• Reading passage:
Between March 15 and April 3, the number of Americans filing jobless claims will likely surpass 15 million.
The numbers for the week ending April 3 remain estimates; but we know for a fact that more than 10 million Americans reported being out of work in the preceding two weeks.
And this is by no means over. Economists expect that 20-25 million Americans may find themselves out of work, at least temporarily, in the coming months.
It’s hard to explain just how catastrophic these numbers are. In a word: unprecedented.
Counting the damages
The 6.6 million jobless claims during the week ending March 27 represented a 3000% increase from the beginning of March all on their own. For perspective, the very worst week for jobless claims during the Great Recession of 2008 was approximately 600,000. The effects of the COVID-19 crisis are an order of magnitude more severe.
Just how severe is not yet clear. In the first place, the numbers may be incomplete, as states are struggling to deal with the tsunami of jobless claims.

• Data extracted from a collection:

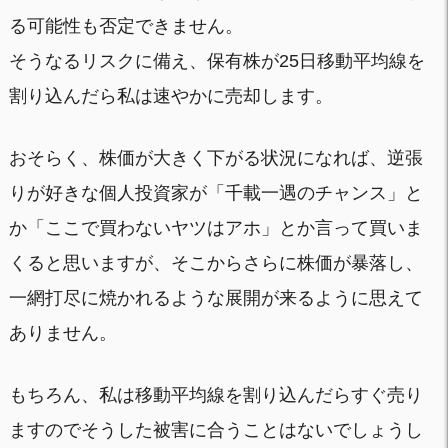
る可能性も否定できません。
そうなるリスクに備え、保有株が25日移動平均線を
割り込んだら私は速やかに売却します。
おそらく、株価が大きく下がる状況になれば、逆張
りが好きな個人投資家が「千載一遇のチャンス」と
か「ここで買わないヤツはアホ」とか言って買いま
くると思いますが、そこからさらに株価が暴落し、
一網打尽に焼かれるような展開が来るように思えて
ありません。
もちろん、私は移動平均線を割り込んだらすぐ売り
ますのでそうした被害に合うことはないでしょうし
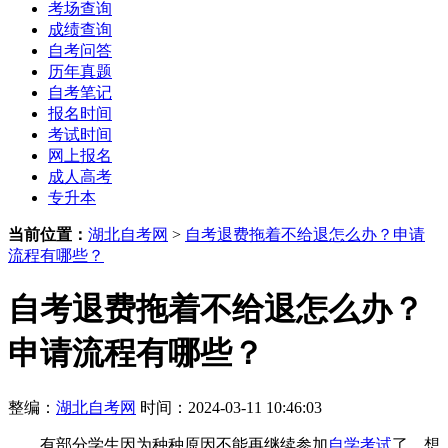
考场查询
成绩查询
自考问答
历年真题
自考笔记
报名时间
考试时间
网上报名
成人高考
专升本
当前位置：
湖北自考网
>
自考退费拖着不给退怎么办？申请
流程有哪些？
自考退费拖着不给退怎么办？
申请流程有哪些？
整编：
湖北自考网
时间：2024-03-11 10:46:03
有部分学生因为种种原因不能再继续参加
自学考试
了，想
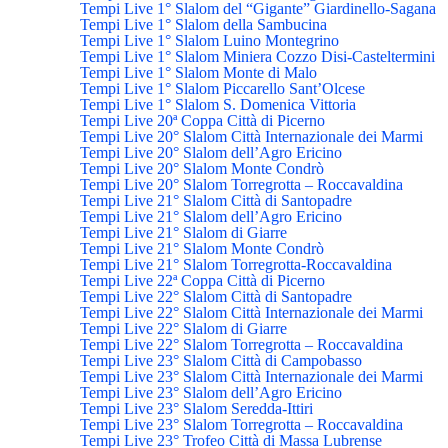
Tempi Live 1° Slalom del “Gigante” Giardinello-Sagana
Tempi Live 1° Slalom della Sambucina
Tempi Live 1° Slalom Luino Montegrino
Tempi Live 1° Slalom Miniera Cozzo Disi-Casteltermini
Tempi Live 1° Slalom Monte di Malo
Tempi Live 1° Slalom Piccarello Sant’Olcese
Tempi Live 1° Slalom S. Domenica Vittoria
Tempi Live 20ª Coppa Città di Picerno
Tempi Live 20° Slalom Città Internazionale dei Marmi
Tempi Live 20° Slalom dell’Agro Ericino
Tempi Live 20° Slalom Monte Condrò
Tempi Live 20° Slalom Torregrotta – Roccavaldina
Tempi Live 21° Slalom Città di Santopadre
Tempi Live 21° Slalom dell’Agro Ericino
Tempi Live 21° Slalom di Giarre
Tempi Live 21° Slalom Monte Condrò
Tempi Live 21° Slalom Torregrotta-Roccavaldina
Tempi Live 22ª Coppa Città di Picerno
Tempi Live 22° Slalom Città di Santopadre
Tempi Live 22° Slalom Città Internazionale dei Marmi
Tempi Live 22° Slalom di Giarre
Tempi Live 22° Slalom Torregrotta – Roccavaldina
Tempi Live 23° Slalom Città di Campobasso
Tempi Live 23° Slalom Città Internazionale dei Marmi
Tempi Live 23° Slalom dell’Agro Ericino
Tempi Live 23° Slalom Seredda-Ittiri
Tempi Live 23° Slalom Torregrotta – Roccavaldina
Tempi Live 23° Trofeo Città di Massa Lubrense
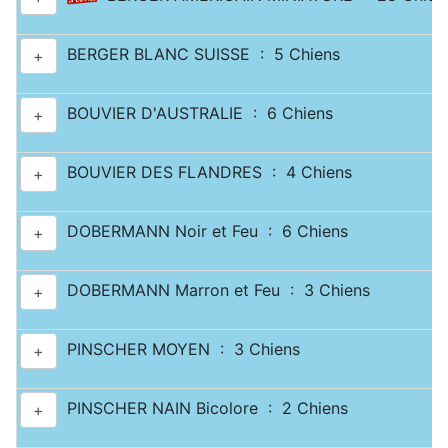
BERGER BLANC SUISSE : 5 Chiens
+
BOUVIER D'AUSTRALIE : 6 Chiens
+
BOUVIER DES FLANDRES : 4 Chiens
+
DOBERMANN Noir et Feu : 6 Chiens
+
DOBERMANN Marron et Feu : 3 Chiens
+
PINSCHER MOYEN : 3 Chiens
+
PINSCHER NAIN Bicolore : 2 Chiens
+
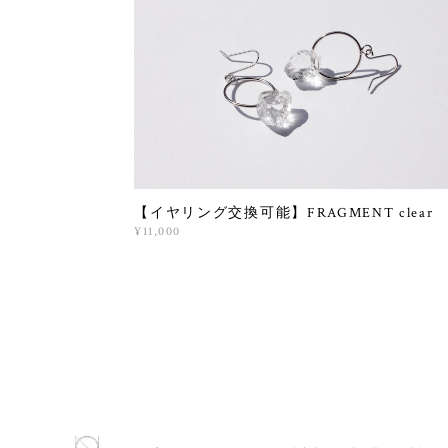
【イヤリング交換可能】FRAGMENT clear
¥11,000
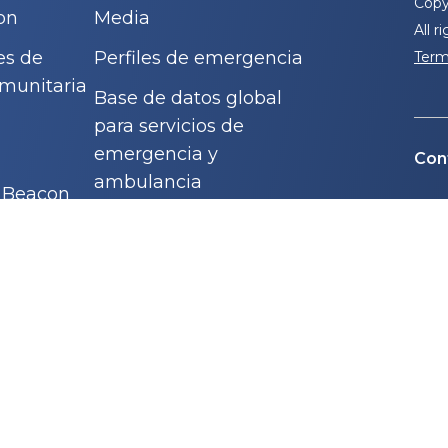
Copy
on
Media
All r
es de
Perfiles de emergencia
Term
munitaria
Base de datos global
para servicios de
emergencia y
Con
ambulancia
n Beacon

E

E

*In ca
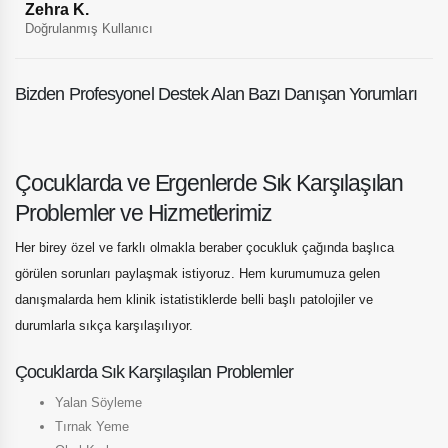
Zehra K.
Doğrulanmış Kullanıcı
Bizden Profesyonel Destek Alan Bazı Danışan Yorumları
Çocuklarda ve Ergenlerde Sık Karşılaşılan
Problemler ve Hizmetlerimiz
Her birey özel ve farklı olmakla beraber çocukluk çağında başlıca
görülen sorunları paylaşmak istiyoruz. Hem kurumumuza gelen
danışmalarda hem klinik istatistiklerde belli başlı patolojiler ve
durumlarla sıkça karşılaşılıyor.
Çocuklarda Sık Karşılaşılan Problemler
Yalan Söyleme
Tırnak Yeme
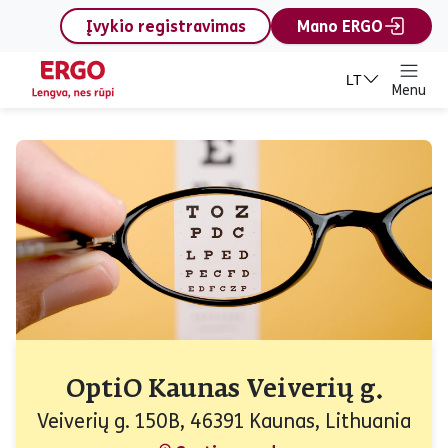
content
Įvykio registravimas
Mano ERGO
LT
Menu
OptiO Kaunas Veiverių g.
Veiverių g. 150B, 46391 Kaunas, Lithuania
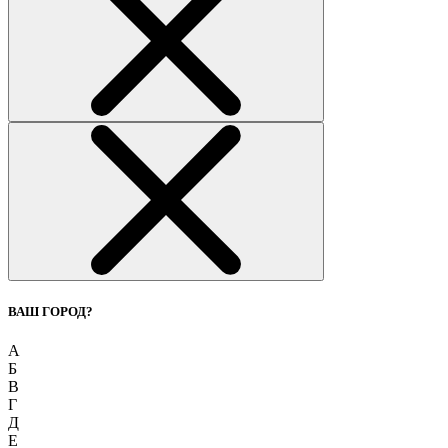
ВАШ ГОРОД?
А
Б
В
Г
Д
Е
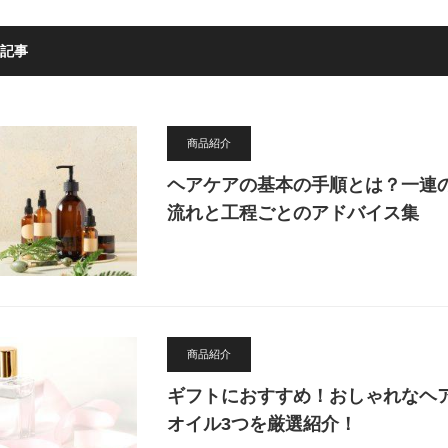
ま
リ
と
サ
め
記事
ー
ま
チ
し
し
た
ま
し
商品紹介
た
ヘアケアの基本の手順とは？一連
流れと工程ごとのアドバイス集
商品紹介
ギフトにおすすめ！おしゃれなヘ
オイル3つを厳選紹介！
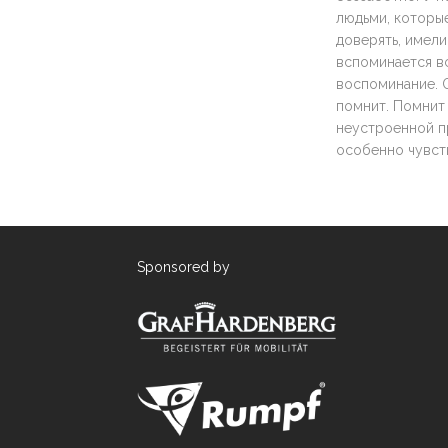
людьми, которые
доверять, имели
вспоминается вс
воспоминание. О
помнит. Помнит 
неустроенной пр
особенно чувст
Sponsored by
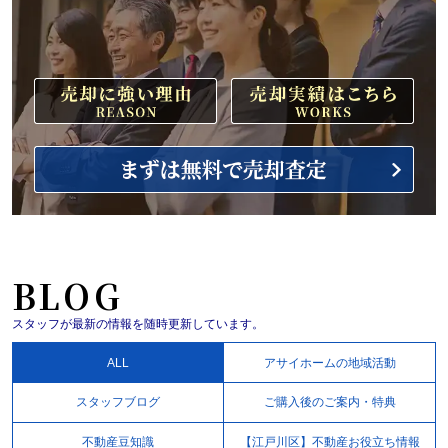
BLOG
スタッフが最新の情報を随時更新しています。
ALL
アサイホームの地域活動
スタッフブログ
ご購入後のご案内・特典
不動産豆知識
【江戸川区】不動産お役立ち情報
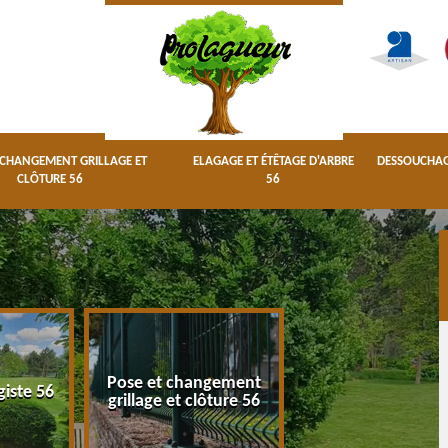
 CHANGEMENT GRILLAGE ET
ELAGAGE ET ÉTÊTAGE D'ARBRE
DESSOUCHAGE
CLÔTURE 56
56
Pose et changement
Elagage et étêta
giste 56
grillage et clôture 56
d'arbre 56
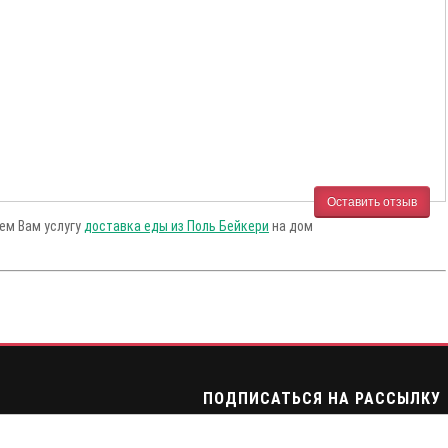
Оставить отзыв
аем Вам услугу
доставка еды из Поль Бейкери
на дом
ПОДПИСАТЬСЯ НА РАССЫЛКУ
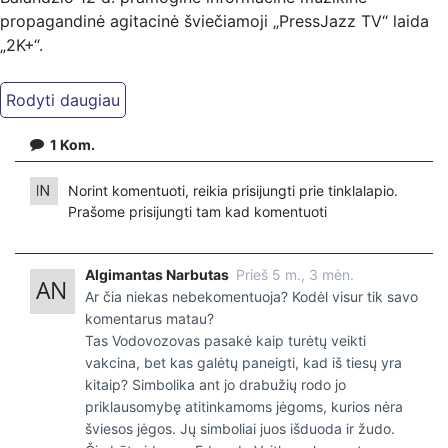
propagandinė agitacinė šviečiamoji „PressJazz TV“ laida
„2K+“.
1
Kom.
Norint komentuoti, reikia prisijungti prie tinklalapio.
Prašome
prisijungti
tam kad komentuoti
Algimantas Narbutas
Prieš 5 m., 3 mėn.
Ar čia niekas nebekomentuoja? Kodėl visur tik savo
komentarus matau?
Tas Vodovozovas pasakė kaip turėtų veikti
vakcina, bet kas galėtų paneigti, kad iš tiesų yra
kitaip? Simbolika ant jo drabužių rodo jo
priklausomybę atitinkamoms jėgoms, kurios nėra
šviesos jėgos. Jų simboliai juos išduoda ir žudo.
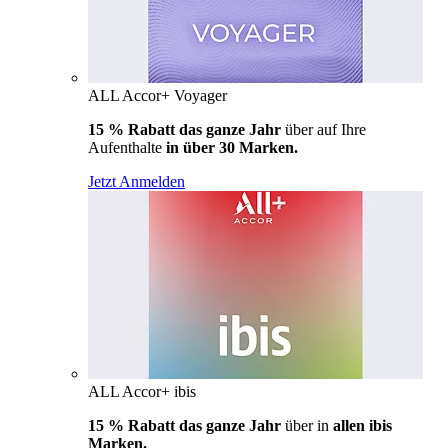
ALL Accor+ Voyager
15 % Rabatt das ganze Jahr
über auf Ihre
Aufenthalte
in über 30 Marken.
Jetzt Anmelden
ALL Accor+ ibis
15 % Rabatt das ganze Jahr
über in
allen ibis
Marken.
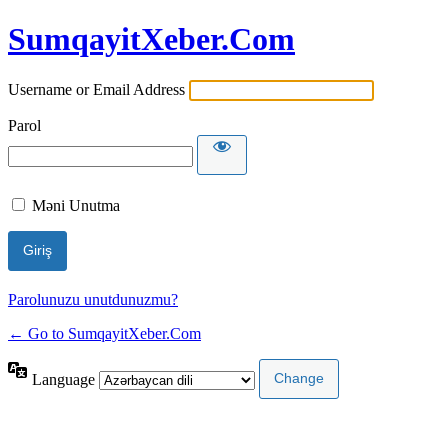
SumqayitXeber.Com
Username or Email Address
Parol
Məni Unutma
Parolunuzu unutdunuzmu?
← Go to SumqayitXeber.Com
Language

• What you have to do: Can you transcribe the entire passage on the surge in U.S. jobless claims word for word? The records are not needed here.

• Exercise output:
Between March 15 and April 3, the number of Americans filing jobless claims will likely surpass 15 million.
The numbers for the week ending April 3 remain estimates; but we know for a fact that more than 10 million Americans reported being out of work in the preceding two weeks.
And this is by no means over. Economists expect that 20-25 million Americans may find themselves out of work, at least temporarily, in the coming months.
It’s hard to explain just how catastrophic these numbers are. In a word: unprecedented.
Counting the damages
The 6.6 million jobless claims during the week ending March 27 represented a 3000% increase from the beginning of March all on their own. For perspective, the very worst week for jobless claims during the Great Recession of 2008 was approximately 600,000. The effects of the COVID-19 crisis are an order of magnitude more severe.
Just how severe is not yet clear. In the first place, the numbers may be incomplete, as states are struggling to deal with the tsunami of jobless claims.